Impact of soil heterogeneity in a mixed-layer model of the planetary boundary layer

Abstract

The dynamics of soil moisture and temperature states are forced by land surface fluxes that form the coupling between the soil and the atmosphere. This two-way interaction between the soil and the atmosphere results in feedback mechanisms that affect the temporal patterns of variability of the system. To understand these characteristics of soil moisture and temperature variability, a one-dimensional coupled mixed-layer model of the land surface and the planetary boundary layer energy and humidity budgets is constructed. To allow integrations on the order of days, the model includes both the growth phase and the collapse phase of mixed layer evolution. The model includes the radiative effects due to the presence of clouds. Given the incoming shortwave radiation, lapse rates of temperature and humidity above the mixed layer and lateral windspeed, the model predicts all longwave radiative and turbulent surface heat fluxes. The model is shown to capture accurately observations taken during the FIFE field experiment. With this model, the impact of soil heterogeneity on the evolution of the surface and mixed-layer energy and humidity budgets is examined, using hydraulic properties from sand, loam and clay soils. It is assumed that the small correlation length scale of soil hydraulic properties and surface inhomogeneities are averaged out in the mixed layer.
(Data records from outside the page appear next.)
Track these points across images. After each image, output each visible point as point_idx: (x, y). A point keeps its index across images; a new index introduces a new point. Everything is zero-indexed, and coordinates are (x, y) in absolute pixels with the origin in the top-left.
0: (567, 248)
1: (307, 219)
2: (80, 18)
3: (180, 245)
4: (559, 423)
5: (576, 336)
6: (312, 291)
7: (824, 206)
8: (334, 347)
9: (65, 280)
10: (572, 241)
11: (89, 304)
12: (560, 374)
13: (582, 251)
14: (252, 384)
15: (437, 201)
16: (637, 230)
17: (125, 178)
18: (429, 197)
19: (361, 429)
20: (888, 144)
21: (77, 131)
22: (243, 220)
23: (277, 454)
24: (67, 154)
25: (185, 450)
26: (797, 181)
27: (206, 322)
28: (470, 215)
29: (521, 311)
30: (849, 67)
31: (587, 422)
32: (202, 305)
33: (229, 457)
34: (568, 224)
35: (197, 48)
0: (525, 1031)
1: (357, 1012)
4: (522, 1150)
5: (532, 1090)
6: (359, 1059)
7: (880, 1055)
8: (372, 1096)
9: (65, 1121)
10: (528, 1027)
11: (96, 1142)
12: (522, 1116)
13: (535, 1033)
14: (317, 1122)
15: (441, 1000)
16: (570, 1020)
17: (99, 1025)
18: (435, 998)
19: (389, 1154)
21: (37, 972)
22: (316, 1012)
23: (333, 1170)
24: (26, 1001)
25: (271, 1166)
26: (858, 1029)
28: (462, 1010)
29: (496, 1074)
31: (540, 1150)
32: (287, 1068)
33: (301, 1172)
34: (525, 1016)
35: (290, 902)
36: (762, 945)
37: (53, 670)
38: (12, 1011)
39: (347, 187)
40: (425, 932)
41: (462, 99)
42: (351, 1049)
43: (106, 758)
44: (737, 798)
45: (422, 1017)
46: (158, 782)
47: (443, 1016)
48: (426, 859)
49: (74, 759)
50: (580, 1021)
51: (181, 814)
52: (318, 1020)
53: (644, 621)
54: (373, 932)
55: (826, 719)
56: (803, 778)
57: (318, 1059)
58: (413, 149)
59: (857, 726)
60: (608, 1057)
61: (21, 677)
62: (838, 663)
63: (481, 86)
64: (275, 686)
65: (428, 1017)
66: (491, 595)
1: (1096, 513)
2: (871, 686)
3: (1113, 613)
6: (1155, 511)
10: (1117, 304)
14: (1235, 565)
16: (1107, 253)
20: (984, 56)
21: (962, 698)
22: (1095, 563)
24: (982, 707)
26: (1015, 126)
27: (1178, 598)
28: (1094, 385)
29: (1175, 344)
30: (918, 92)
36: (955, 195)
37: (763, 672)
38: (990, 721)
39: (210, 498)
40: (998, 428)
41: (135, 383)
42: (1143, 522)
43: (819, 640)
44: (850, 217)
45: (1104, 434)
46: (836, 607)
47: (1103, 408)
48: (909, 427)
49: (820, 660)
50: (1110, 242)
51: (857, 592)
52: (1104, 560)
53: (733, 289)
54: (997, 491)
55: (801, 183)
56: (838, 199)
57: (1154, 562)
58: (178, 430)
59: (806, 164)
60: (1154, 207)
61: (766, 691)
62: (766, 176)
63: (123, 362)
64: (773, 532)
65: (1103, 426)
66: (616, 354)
Relative to a uniform soil, heterogeneity increases the spatial mean latent heat flux for conductive soils and decreases it for unconductive soils, due to decreased and increased percolation respectively. Locally decreasing latent heat fluxes cause a warmer and drier mixed layer and through that an increase of the latent heat flux over other areas. This mixed-layer feedback reduces the impact of heterogeneous surface fluxes.